**EXTRACTED INFORMATION**
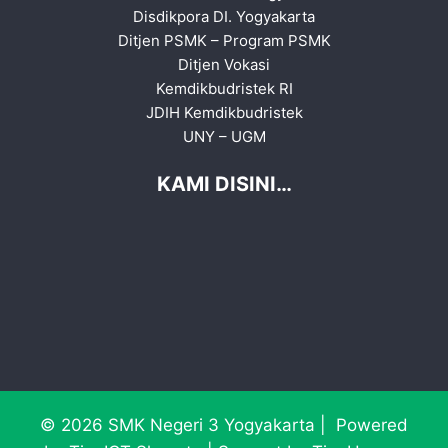
Disdikpora DI. Yogyakarta
Ditjen PSMK
–
Program PSMK
Ditjen Vokasi
Kemdikbudristek RI
JDIH Kemdikbudristek
UNY
–
UGM
KAMI DISINI…
© 2026 SMK Negeri 3 Yogyakarta | Powered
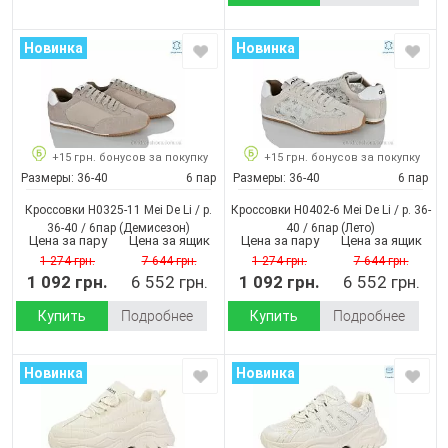
Новинка
Новинка
+15 грн. бонусов за покупку
+15 грн. бонусов за покупку
Размеры:
36-40
6 пар
Размеры:
36-40
6 пар
Кроссовки H0325-11 Mei De Li / p.
Кроссовки H0402-6 Mei De Li / p. 36-
36-40 / 6пар
(Демисезон)
40 / 6пар
(Лето)
Цена за пару
Цена за ящик
Цена за пару
Цена за ящик
1 274 грн.
7 644 грн.
1 274 грн.
7 644 грн.
1 092 грн.
6 552 грн.
1 092 грн.
6 552 грн.
Купить
Подробнее
Купить
Подробнее
Новинка
Новинка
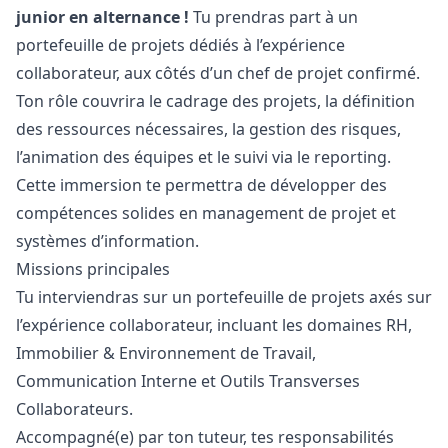
junior en alternance !
Tu prendras part à un
portefeuille de projets dédiés à l’expérience
collaborateur, aux côtés d’un chef de projet confirmé.
Ton rôle couvrira le cadrage des projets, la définition
des ressources nécessaires, la gestion des risques,
l’animation des équipes et le suivi via le reporting.
Cette immersion te permettra de développer des
compétences solides en management de projet et
systèmes d’information.
Missions principales
Tu interviendras sur un portefeuille de projets axés sur
l’expérience collaborateur, incluant les domaines RH,
Immobilier & Environnement de Travail,
Communication Interne et Outils Transverses
Collaborateurs.
Accompagné(e) par ton tuteur, tes responsabilités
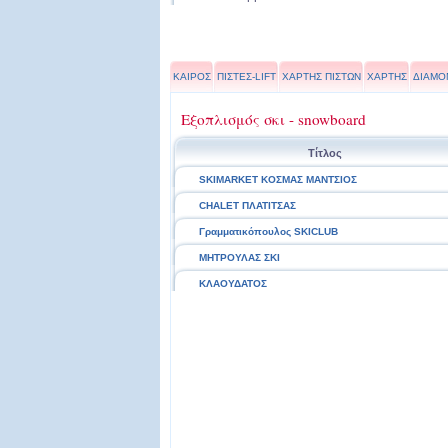
ΚΑΙΡΟΣ
ΠΙΣΤΕΣ-LIFT
ΧΑΡΤΗΣ ΠΙΣΤΩΝ
ΧΑΡΤΗΣ
ΔΙΑΜΟ
Εξοπλισμός σκι - snowboard
Τίτλος
SKIMARKET ΚΟΣΜΑΣ ΜΑΝΤΣΙΟΣ
CHALET ΠΛΑΤΙΤΣΑΣ
Γραμματικόπουλος SKICLUB
ΜΗΤΡΟΥΛΑΣ ΣΚΙ
ΚΛΑΟΥΔΑΤΟΣ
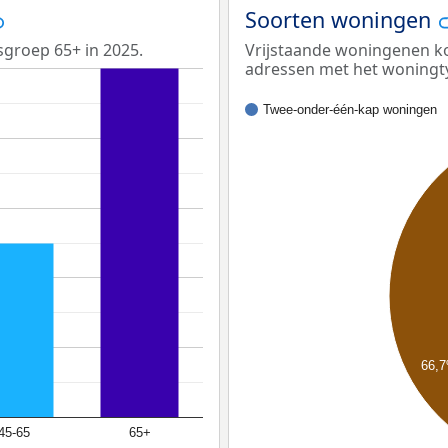
Soorten woningen
sgroep 65+ in 2025.
Vrijstaande woningenen ko
adressen met het woningt
Twee-onder-één-kap woningen
66,
45-65
65+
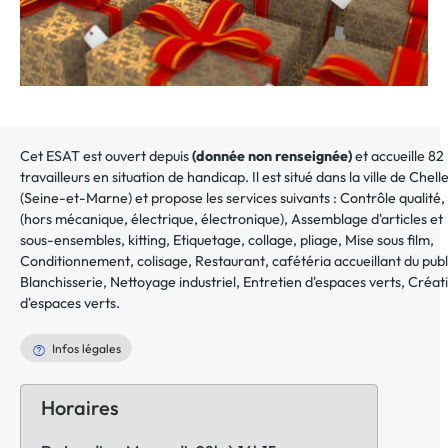
Cet ESAT est ouvert depuis
(donnée non renseignée)
et accueille 82
travailleurs en situation de handicap. Il est situé dans la ville de
Chell
(
Seine-et-Marne
) et propose les services suivants :
Contrôle qualité, 
(hors mécanique, électrique, électronique)
,
Assemblage d'articles et
sous-ensembles, kitting
,
Etiquetage, collage, pliage
,
Mise sous film
,
Conditionnement, colisage
,
Restaurant, cafétéria accueillant du publ
Blanchisserie
,
Nettoyage industriel
,
Entretien d'espaces verts
,
Créat
d'espaces verts
.
Infos légales
Horaires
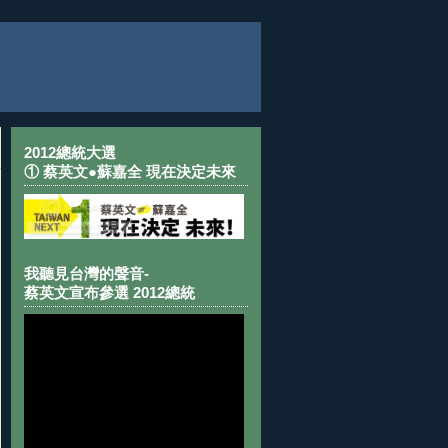
2012總統大選
① 蔡英文●蘇嘉全 現在決定未來
我聽見台灣的聲音-
蔡英文宣布參選 2012總統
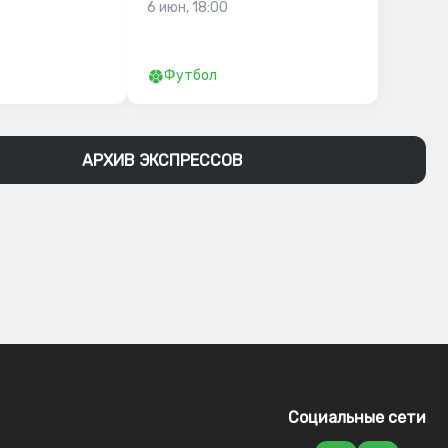
6 июн, 18:00
Футбол
АРХИВ ЭКСПРЕССОВ
Социальные сети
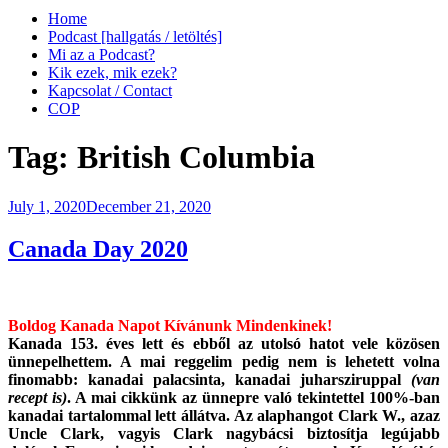
Home
Podcast [hallgatás / letöltés]
Mi az a Podcast?
Kik ezek, mik ezek?
Kapcsolat / Contact
COP
Tag:
British Columbia
Posted
July 1, 2020
December 21, 2020
on
Canada Day 2020
Boldog Kanada Napot Kívánunk Mindenkinek!
Kanada 153. éves lett és ebből az utolsó hatot vele közösen
ünnepelhettem. A mai reggelim pedig nem is lehetett volna
finomabb: kanadai palacsinta, kanadai juharsziruppal
(van
recept is)
. A mai cikkünk az ünnepre való tekintettel 100%-ban
kanadai tartalommal lett állátva. Az alaphangot Clark W., azaz
Uncle Clark, vagyis Clark nagybácsi biztosítja legújabb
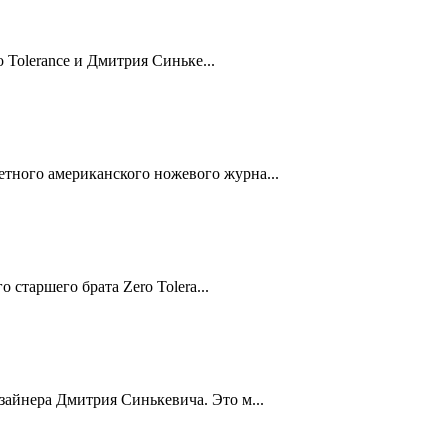
 Tolerance и Дмитрия Синьке...
тного американского ножевого журна...
старшего брата Zero Tolera...
зайнера Дмитрия Синькевича. Это м...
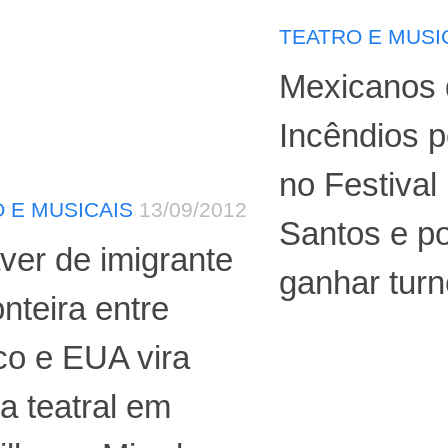
TEATRO E MUSI
Mexicanos 
Incêndios 
no Festival
 E MUSICAIS
13/09/2012
Santos e 
er de imigrante
ganhar tur
onteira entre
co e EUA vira
a teatral em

**GOAL OF THE EXERCISE**
Please update these lines by replacing "Новинка" with "Хит", keeping everything else unchanged and leaving the pictures out of your answer.

**TASK OUTPUT**
Disdikpora DI. Yogyakarta
Ditjen PSMK
–
Program PSMK
Ditjen Vokasi
Kemdikbudristek RI
JDIH Kemdikbudristek
UNY
–
UGM
KAMI DISINI…
© 2026 SMK Negeri 3 Yogyakarta | Powered
Хит
Хит
+15 грн. бонусов за покупку
+15 грн. бонусов за покупку
Размеры:
36-40
6 пар
Размеры:
36-40
6 пар
Кроссовки H0325-11 Mei De Li / p.
Кроссовки H0402-6 Mei De Li / p. 36-
36-40 / 6пар
(Демисезон)
40 / 6пар
(Лето)
Цена за пару
Цена за ящик
Цена за пару
Цена за ящик
1 274 грн.
7 644 грн.
1 274 грн.
7 644 грн.
1 092 грн.
6 552 грн.
1 092 грн.
6 552 грн.
Купить
Подробнее
Купить
Подробнее
Хит
Хит
junior en alternance !
Tu prendras part à un
portefeuille de projets dédiés à l’expérience
collaborateur, aux côtés d’un chef de projet confirmé.
Ton rôle couvrira le cadrage des projets, la définition
des ressources nécessaires, la gestion des risques,
l’animation des équipes et le suivi via le reporting.
Cette immersion te permettra de développer des
compétences solides en management de projet et
systèmes d’information.
Missions principales
Tu interviendras sur un portefeuille de projets axés sur
l’expérience collaborateur, incluant les domaines RH,
Immobilier & Environnement de Travail,
Communication Interne et Outils Transverses
Collaborateurs.
Accompagné(e) par ton tuteur, tes responsabilités
ΚΑΙΡΟΣ
ΠΙΣΤΕΣ-LIFT
ΧΑΡΤΗΣ ΠΙΣΤΩΝ
ΧΑΡΤΗΣ
ΔΙΑΜΟ
Εξοπλισμός σκι - snowboard
Τίτλος
SKIMARKET ΚΟΣΜΑΣ ΜΑΝΤΣΙΟΣ
CHALET ΠΛΑΤΙΤΣΑΣ
Γραμματικόπουλος SKICLUB
ΜΗΤΡΟΥΛΑΣ ΣΚΙ
ΚΛΑΟΥΔΑΤΟΣ
Soorten woningen
sgroep 65+ in 2025.
Vrijstaande woningenen ko
adressen met het woningt
Twee-onder-één-kap woningen
66,
45-65
65+
Cet ESAT est ouvert depuis
(donnée non renseignée)
et accueille 82
travailleurs en situation de handicap. Il est situé dans la ville de
Chell
(
Seine-et-Marne
) et propose les services suivants :
Contrôle qualité, 
(hors mécanique, électrique, électronique)
,
Assemblage d'articles et
sous-ensembles, kitting
,
Etiquetage, collage, pliage
,
Mise sous film
,
Conditionnement, colisage
,
Restaurant, cafétéria accueillant du publ
Blanchisserie
,
Nettoyage industriel
,
Entretien d'espaces verts
,
Créat
d'espaces verts
.
Infos légales
Horaires
2012總統大選
① 蔡英文●蘇嘉全 現在決定未來
我聽見台灣的聲音-
蔡英文宣布參選 2012總統
6 июн, 18:00
Футбол
АРХИВ ЭКСПРЕССОВ
Социальные сети
Home
Podcast [hallgatás / letöltés]
Mi az a Podcast?
Kik ezek, mik ezek?
Kapcsolat / Contact
COP
Tag:
British Columbia
Posted
July 1, 2020
December 21, 2020
on
Canada Day 2020
Boldog Kanada Napot Kívánunk Mindenkinek!
Kanada 153. éves lett és ebből az utolsó hatot vele közösen
ünnepelhettem. A mai reggelim pedig nem is lehetett volna
finomabb: kanadai palacsinta, kanadai juharsziruppal
(van
recept is)
. A mai cikkünk az ünnepre való tekintettel 100%-ban
kanadai tartalommal lett állátva. Az alaphangot Clark W., azaz
Uncle Clark, vagyis Clark nagybácsi biztosítja legújabb
 Tolerance и Дмитрия Синьке...
тного американского ножевого журна...
старшего брата Zero Tolera...
зайнера Дмитрия Синькевича. Это м...
TEATRO E MUSI
Mexicanos 
Incêndios 
no Festival
 E MUSICAIS
13/09/2012
Santos e 
er de imigrante
ganhar tur
onteira entre
co e EUA vira
a teatral em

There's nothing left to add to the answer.